感染症に伴う移植腎への炎症細胞浸潤と急性拒絶反応の鑑別を要した1例

北海道大学 腎泌尿器外科
* 田邉 起、三浦 正義、下田 直彦、福澤 信之、野々村 克也
北海道大学病院 病理部
久保田 佳奈子、羽賀 博典、松野 吉宏

 症例は69歳男性、原疾患CGNによる末期腎不全で透析歴は10年、63歳時に60歳の妻をドナーとして生体腎移植を施行した。血液型適合、HLA 6/6 mismatch、CDCクロスマッチ陰性、Flow T cellクロスマッチ陰性で、免疫抑制剤はtacrolimus(TAC)、mycophenolate mofetil(MMF)、basiliximab、steroidの4剤で導入した。
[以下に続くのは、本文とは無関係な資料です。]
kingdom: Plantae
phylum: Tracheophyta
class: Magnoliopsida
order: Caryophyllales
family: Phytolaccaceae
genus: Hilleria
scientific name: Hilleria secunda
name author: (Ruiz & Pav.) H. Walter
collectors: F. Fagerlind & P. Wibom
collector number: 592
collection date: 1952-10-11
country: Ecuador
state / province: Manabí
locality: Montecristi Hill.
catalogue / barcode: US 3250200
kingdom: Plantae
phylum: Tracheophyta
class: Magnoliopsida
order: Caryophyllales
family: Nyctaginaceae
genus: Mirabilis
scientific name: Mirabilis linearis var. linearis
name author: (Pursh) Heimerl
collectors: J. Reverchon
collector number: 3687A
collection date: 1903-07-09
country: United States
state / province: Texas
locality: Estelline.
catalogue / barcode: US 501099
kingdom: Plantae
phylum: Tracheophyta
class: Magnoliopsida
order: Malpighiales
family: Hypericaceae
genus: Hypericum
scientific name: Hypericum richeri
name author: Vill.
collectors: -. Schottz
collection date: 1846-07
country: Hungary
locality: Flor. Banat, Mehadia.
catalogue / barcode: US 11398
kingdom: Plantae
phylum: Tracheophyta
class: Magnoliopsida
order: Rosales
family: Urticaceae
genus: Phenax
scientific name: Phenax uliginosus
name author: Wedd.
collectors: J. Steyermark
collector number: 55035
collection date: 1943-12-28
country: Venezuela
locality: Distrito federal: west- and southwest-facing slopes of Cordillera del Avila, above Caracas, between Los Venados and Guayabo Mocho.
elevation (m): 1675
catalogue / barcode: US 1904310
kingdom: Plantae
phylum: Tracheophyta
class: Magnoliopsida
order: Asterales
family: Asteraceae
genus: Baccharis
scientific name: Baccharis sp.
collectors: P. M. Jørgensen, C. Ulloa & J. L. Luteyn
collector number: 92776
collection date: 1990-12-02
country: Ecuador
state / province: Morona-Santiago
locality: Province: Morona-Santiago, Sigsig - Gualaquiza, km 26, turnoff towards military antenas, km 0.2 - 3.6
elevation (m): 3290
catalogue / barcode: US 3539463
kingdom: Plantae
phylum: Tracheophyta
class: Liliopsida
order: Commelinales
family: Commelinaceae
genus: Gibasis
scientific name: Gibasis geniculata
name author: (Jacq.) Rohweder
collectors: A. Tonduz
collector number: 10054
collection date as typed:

移植腎機能発現は良好で血清クレアチニン(sCr)1.0 mg/dlで退院した。移植後5 ヶ月目と8 ヶ月目に急性細胞性拒絶反応Ibを発症しsteroid pulse、deoxyspergualin(DSG)による加療を行い、以後はsCr1.2-1.6mg/dlで推移した。移植後5年の2008年10月に全身倦怠感、微熱を自覚し、精査の胸部CTで左肺膿瘍を認めたため当院内科で気管支鏡下に膿瘍ドレナージ、生検を施行した。病理組織上、血管壁への炎症細胞浸潤、血管内にはグラム陽性球菌を認めた。同時にsCr 2.4 mg/dlと上昇したため腎生検を行い、間質にびまん性にリンパ球を主体とした一部に好中球を伴うi3相当の炎症細胞浸潤とt1相当の尿細管炎も認めた。組織像からはacute T-cell mediated rejectionも鑑別にあげたが、臨床経過から感染症に関連した腎炎と考えた。MMF中止、TAC減量して、抗生剤投与と輸液を行いsCr 1.2 mg/dlまで改善した。その後さらにサイトメガロウイルス網膜炎、カンジダ食道炎、ニューモシスチス肺炎を続発したが免疫抑制剤の減弱と抗生剤治療で完治した。2 ヶ月後の腎生検でi1相当の間質の軽度のリンパ球浸潤は認めるが尿細管炎はなくIF/TA gradeⅡのみであった。
 感染症に伴う移植腎への炎症細胞浸潤と急性拒絶反応の鑑別を要したので報告する。